---- Passage

Comfort Measures and Pain Relief During Labor

For some lucky women, labor is quite manageable. For others, it can be very uncomfortable and even painful — but it doesn't have to be. There are many ways to make yourself more comfortable during labor, from relaxation to medication, so you have lots of choices. You can learn and practice natural pain-relief techniques prior to labor; then, if needed, you can always add some form of medication, such as an epidural, as labor progresses. You've probably been reading up on what to expect in your 9th month, and as you learn more, you'll also want to weigh the benefits and risks of each approach to labor pain management.

No two labors are the same, and you can never quite know how you will experience and react to the pain of childbirth. Here, we'll show you some nonmedical techniques that might help keep you comfortable during painful labor and delivery, as well as explain the different types of medication you can opt for.

Nonmedical Pain Relief

  • Relaxation techniques. Childbirth educators, nurses, and women who've used this approach recommend it more than any other as a noninvasive way to reduce muscle tension and pain in childbirth. You can learn more about progressive body relaxation (taking a tension-reducing “walk” through your body) ahead of time so you'll be comfortable using it during your labor.

--------

--- Problems and tasks ---
• 1. Which form of medication does the text on labor pain relief name as one that can be added as labor progresses?
• 2. Pick up the text on comfort measures and pain relief during labor after its last sentence and keep writing it.

---- Listed records

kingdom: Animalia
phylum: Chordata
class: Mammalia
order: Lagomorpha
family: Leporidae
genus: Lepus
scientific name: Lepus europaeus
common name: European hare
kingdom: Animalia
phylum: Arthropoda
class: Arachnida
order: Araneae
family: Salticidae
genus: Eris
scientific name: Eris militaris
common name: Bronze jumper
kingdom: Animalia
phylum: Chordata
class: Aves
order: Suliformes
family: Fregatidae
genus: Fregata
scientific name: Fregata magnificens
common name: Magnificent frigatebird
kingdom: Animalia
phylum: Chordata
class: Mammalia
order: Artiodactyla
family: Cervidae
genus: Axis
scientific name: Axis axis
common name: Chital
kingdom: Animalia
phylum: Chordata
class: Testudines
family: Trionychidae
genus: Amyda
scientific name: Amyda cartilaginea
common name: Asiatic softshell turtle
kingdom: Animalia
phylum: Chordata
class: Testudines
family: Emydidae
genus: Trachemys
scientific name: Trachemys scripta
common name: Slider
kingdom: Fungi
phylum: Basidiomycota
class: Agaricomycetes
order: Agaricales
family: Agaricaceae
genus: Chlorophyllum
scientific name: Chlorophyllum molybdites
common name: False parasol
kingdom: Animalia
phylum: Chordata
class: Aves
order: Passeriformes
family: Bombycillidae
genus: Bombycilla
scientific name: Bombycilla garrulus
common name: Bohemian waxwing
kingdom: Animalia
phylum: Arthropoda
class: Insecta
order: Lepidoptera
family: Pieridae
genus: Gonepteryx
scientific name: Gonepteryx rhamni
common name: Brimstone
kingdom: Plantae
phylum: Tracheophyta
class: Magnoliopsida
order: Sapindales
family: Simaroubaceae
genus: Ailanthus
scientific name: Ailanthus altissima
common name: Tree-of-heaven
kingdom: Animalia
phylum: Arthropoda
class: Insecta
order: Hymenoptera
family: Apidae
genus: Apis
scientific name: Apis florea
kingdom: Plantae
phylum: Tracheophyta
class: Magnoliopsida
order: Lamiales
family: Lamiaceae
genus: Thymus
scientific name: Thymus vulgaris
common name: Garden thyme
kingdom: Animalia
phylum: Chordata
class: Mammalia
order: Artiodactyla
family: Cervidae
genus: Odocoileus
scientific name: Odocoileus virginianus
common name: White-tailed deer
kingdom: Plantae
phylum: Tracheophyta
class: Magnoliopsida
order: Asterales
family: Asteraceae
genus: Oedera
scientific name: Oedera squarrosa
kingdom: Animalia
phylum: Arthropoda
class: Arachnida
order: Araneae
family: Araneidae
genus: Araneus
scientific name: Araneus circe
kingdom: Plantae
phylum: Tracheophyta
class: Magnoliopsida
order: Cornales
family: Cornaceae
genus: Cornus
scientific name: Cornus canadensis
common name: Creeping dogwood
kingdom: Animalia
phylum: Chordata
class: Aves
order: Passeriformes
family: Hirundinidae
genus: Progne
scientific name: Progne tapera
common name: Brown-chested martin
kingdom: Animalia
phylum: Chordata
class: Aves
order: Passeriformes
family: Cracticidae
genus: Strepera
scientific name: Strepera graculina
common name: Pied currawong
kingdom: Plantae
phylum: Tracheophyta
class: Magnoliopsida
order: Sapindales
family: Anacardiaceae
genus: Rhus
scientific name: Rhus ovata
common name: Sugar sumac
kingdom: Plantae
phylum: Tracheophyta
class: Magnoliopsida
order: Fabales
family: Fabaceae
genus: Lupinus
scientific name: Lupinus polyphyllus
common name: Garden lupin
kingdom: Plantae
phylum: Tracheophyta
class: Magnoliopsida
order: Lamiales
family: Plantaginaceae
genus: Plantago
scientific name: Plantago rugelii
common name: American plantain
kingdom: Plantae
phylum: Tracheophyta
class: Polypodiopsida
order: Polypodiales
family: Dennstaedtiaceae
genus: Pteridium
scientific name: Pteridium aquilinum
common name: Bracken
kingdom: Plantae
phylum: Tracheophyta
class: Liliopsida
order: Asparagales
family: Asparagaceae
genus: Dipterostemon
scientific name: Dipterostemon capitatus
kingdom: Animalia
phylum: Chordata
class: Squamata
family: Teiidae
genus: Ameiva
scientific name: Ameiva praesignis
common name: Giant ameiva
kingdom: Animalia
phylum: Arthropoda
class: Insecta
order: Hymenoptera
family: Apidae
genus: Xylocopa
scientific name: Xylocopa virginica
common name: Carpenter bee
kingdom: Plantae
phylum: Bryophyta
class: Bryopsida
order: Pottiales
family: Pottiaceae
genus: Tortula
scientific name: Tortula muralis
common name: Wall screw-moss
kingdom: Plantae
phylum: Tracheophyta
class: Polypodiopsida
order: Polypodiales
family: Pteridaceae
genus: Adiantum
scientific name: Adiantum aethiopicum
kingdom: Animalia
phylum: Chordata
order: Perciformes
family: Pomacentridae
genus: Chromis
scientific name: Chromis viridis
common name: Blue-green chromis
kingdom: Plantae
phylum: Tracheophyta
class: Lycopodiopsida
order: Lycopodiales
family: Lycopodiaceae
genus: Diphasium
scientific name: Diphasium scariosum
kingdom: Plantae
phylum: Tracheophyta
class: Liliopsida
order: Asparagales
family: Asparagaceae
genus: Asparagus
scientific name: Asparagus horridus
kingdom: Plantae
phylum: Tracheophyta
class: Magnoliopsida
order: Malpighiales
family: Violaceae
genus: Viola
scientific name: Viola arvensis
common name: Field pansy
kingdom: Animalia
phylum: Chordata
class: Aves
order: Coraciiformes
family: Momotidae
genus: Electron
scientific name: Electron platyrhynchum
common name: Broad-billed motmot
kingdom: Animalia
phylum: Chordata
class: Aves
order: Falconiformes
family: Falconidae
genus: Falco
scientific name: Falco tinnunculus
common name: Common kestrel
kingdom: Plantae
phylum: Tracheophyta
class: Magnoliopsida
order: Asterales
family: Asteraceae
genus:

--------

--- Task-by-task outputs ---
• 1. An epidural.

• 2.
  • Massage. Have your partner massage your arms, legs, or back during labor to help you relax and to decrease tension and pain.
  • Rocking. Spend as much of your labor as possible in a rocking chair, gently moving back and forth as you breathe and relax.
  • Walking. Even simply pacing back and forth beside your bed can help provide labor pain relief while helping your contractions become stronger and more regular.
  • Changing positions. Don't stay in the same position for more than one hour, and don't lie flat on your back. Instead, try sitting up in your bed or chair, lying on your side, squatting or rocking on a birthing ball, or leaning forward over the back of a chair or your bed.
  • Hydrotherapy. Try sitting in a shower with a jet spray against your back, or lying in a whirlpool tub. Water can help create a calm environment, ease pain, and relieve stress. Not all birthing centers or hospitals have shower or tub facilities in the rooms, so make arrangements beforehand if you are interested in this method.
  • Application of heat or cold. A heating pad or ice pack placed against your back can reduce muscle tension, improve circulation, and numb pain.
  • Focused breathing. A specific pattern of breathing can help keep you relaxed and help you learn how to breathe through contractions. Focused, or patterned, breathing can be faster or slower; or may involve taking deeper or lighter breaths. Try to breathe in through your nose and out through your mouth, and ask your partner or support person to follow your lead.
  • Music. Make sure you have your favorite, relaxing songs loaded up on your phone, tablet, or laptop. Don't forget your headphones or earbuds for when you may want a private moment alone.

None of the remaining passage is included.